BALTIMORE (WJZ) -- Behind bars, it's an unending game of hide and seek -- inmates hiding contraband, and corrections officers looking for it.

Alex DeMetrick reports, a new tool promises to be a game changer.

Locking up prisoners is one thing, but keeping contraband from them is a struggle all its own. Especially when it comes to cell phones.

But a new scanner, twice as sensitive as normal scanners, detects even cell phones that would normally go unnoticed.

"This mini-cell phone is the same size as this BMW key," says Danean Stewart, security chief. "This cell phone can fit inside books, property, as well as the inmate's body cavity."

The detector can also find tiny pieces of metal, like a needle in a mattress or a razor blade under a tongue. It can even find cell phones through walls. And it's having an effect.

"Now we are noticing that once we come into certain areas of the facility, a lot of contraband is essentially being thrown out," says corrections officer Antonio Cooper.

The catalyst for this chance was nothing less than a scandal involving the Black Guerilla Family gang.

According to Baltimore Police Commissioner Kevin Davis, a situation arose where "inmates in the local prison call the shots on the streets."

Locked up BGF leaders like Tavon White, using phones and drugs smuggled in by corrections officers, were intimidating witnesses and laundering money.

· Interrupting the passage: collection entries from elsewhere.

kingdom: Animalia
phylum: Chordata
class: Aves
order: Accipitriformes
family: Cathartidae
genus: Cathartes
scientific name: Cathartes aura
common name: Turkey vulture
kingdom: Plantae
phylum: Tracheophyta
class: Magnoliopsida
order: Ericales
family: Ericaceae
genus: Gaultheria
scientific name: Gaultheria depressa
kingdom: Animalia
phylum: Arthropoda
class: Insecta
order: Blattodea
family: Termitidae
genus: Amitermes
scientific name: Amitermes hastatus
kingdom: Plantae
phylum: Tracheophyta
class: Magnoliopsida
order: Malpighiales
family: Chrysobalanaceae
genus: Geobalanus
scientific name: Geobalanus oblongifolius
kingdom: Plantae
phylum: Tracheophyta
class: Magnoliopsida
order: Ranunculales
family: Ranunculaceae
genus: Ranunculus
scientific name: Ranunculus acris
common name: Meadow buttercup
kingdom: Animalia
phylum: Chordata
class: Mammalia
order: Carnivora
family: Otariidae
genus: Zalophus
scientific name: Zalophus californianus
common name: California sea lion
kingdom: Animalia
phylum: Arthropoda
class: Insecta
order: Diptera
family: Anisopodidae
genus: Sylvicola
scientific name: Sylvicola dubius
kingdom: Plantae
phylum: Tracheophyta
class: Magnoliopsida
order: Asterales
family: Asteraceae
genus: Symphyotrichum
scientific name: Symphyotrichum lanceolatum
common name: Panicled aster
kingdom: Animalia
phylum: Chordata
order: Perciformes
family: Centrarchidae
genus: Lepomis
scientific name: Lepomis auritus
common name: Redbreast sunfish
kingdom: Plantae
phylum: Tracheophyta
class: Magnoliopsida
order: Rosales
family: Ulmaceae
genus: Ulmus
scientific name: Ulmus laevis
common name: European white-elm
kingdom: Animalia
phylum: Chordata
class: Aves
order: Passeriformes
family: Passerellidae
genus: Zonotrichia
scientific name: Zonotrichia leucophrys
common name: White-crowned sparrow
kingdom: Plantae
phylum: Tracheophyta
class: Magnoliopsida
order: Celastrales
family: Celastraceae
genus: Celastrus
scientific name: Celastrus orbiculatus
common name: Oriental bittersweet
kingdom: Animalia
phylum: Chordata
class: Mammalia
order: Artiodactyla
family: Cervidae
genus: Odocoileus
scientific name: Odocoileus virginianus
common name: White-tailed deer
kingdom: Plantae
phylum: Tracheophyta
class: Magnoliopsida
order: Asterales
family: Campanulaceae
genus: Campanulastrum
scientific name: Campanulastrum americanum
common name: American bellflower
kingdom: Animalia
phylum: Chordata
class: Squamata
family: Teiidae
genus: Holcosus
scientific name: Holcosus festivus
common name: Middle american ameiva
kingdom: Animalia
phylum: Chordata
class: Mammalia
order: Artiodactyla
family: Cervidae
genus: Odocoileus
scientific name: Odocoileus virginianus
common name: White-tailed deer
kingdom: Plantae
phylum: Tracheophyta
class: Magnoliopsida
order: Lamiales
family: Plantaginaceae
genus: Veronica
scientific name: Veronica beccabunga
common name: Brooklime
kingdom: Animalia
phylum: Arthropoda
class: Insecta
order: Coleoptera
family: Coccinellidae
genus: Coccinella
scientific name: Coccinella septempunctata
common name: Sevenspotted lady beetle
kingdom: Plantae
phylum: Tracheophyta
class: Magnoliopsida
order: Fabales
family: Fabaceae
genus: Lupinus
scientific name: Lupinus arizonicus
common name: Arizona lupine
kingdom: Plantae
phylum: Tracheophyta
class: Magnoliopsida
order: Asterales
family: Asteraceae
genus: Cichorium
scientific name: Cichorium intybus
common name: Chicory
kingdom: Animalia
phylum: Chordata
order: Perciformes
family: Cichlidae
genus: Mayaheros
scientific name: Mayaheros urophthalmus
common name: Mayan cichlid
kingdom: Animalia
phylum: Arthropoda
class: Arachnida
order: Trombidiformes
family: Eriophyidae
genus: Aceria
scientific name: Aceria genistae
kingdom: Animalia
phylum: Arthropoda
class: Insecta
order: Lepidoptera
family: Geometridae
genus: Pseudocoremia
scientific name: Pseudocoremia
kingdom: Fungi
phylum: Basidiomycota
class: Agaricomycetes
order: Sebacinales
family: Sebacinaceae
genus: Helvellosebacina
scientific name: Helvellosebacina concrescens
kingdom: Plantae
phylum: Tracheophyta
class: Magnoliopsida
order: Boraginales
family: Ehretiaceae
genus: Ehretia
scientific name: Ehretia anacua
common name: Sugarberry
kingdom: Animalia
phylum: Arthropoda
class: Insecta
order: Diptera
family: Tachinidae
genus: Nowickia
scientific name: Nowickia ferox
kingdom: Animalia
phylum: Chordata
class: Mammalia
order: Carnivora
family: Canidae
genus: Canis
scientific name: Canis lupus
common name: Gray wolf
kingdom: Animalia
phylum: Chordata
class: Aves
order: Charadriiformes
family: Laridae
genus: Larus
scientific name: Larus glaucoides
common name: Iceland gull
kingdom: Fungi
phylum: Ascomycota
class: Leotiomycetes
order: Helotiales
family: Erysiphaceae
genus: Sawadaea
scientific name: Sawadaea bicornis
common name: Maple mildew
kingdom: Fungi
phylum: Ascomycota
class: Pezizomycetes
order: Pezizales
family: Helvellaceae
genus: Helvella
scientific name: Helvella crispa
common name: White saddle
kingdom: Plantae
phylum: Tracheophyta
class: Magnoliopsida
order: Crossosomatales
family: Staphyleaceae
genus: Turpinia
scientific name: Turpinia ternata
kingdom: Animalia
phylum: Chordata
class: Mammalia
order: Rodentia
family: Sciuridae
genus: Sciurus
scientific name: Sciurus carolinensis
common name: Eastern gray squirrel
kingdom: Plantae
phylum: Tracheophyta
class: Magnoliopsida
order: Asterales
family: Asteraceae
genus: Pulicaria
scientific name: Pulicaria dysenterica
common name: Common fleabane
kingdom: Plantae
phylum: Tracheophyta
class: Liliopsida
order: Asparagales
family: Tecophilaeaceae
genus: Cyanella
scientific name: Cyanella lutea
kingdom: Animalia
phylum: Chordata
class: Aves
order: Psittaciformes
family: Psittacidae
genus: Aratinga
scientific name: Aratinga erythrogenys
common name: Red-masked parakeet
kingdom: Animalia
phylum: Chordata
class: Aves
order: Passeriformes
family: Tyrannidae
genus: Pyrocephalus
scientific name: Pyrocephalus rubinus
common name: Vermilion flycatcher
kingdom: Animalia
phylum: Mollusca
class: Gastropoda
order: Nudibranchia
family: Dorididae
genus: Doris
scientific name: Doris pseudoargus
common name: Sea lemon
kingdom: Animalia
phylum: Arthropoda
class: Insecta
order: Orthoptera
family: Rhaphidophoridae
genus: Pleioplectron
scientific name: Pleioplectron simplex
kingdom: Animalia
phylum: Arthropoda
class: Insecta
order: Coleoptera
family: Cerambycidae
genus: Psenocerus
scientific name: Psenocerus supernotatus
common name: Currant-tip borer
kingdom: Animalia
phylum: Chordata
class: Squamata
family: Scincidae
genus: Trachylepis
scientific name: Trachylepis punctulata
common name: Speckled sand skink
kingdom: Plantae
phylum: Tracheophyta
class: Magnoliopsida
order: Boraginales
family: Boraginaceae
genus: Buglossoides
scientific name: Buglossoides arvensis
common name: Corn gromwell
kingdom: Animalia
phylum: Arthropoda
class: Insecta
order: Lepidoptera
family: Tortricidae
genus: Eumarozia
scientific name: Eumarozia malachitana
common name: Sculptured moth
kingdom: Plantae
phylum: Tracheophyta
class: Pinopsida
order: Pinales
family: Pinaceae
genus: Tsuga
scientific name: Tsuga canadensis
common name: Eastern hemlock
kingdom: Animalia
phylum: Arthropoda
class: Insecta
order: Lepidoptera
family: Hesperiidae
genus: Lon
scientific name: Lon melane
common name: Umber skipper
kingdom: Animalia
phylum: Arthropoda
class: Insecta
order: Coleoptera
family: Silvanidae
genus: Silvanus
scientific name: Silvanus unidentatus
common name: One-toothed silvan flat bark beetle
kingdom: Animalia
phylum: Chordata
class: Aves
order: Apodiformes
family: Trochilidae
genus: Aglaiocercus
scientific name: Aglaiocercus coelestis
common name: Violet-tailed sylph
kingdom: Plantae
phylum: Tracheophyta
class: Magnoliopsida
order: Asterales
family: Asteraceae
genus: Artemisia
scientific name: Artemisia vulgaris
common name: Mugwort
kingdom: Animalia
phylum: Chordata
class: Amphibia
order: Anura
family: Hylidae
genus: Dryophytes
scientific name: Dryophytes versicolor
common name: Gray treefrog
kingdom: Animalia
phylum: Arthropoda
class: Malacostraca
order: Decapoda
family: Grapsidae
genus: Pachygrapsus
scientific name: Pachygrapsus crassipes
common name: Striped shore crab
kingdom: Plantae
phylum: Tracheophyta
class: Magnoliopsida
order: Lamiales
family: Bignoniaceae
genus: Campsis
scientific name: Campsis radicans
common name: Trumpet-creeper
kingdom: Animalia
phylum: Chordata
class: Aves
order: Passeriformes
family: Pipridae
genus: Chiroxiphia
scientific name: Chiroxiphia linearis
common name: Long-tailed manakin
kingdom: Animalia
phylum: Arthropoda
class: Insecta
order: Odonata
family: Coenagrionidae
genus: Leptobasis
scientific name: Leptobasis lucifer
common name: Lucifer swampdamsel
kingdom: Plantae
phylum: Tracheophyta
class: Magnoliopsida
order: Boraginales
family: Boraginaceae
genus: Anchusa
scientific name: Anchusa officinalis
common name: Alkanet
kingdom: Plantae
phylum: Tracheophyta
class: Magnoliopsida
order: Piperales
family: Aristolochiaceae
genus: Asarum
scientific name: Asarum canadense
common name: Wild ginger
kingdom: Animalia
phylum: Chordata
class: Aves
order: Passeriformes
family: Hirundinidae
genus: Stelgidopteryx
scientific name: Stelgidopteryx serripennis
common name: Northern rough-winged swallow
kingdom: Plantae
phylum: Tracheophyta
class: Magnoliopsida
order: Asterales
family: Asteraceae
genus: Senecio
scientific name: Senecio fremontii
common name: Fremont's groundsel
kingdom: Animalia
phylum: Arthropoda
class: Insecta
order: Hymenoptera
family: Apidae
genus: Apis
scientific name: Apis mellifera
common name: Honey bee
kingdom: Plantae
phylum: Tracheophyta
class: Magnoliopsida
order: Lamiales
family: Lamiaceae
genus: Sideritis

Dozens were convicted and cell phone jamming gear was installed.

"Those pieces of equipment cost three to four million dollars per building, but this is portable everywhere and it tells us specifically where a cell phone might be," says correctional services secretary Stephen Moyer.

All for a fraction of the cost of the phone jammers. It's costing the state less than $2 million to install the portable scanners in all 24 of the state's correctional facilities.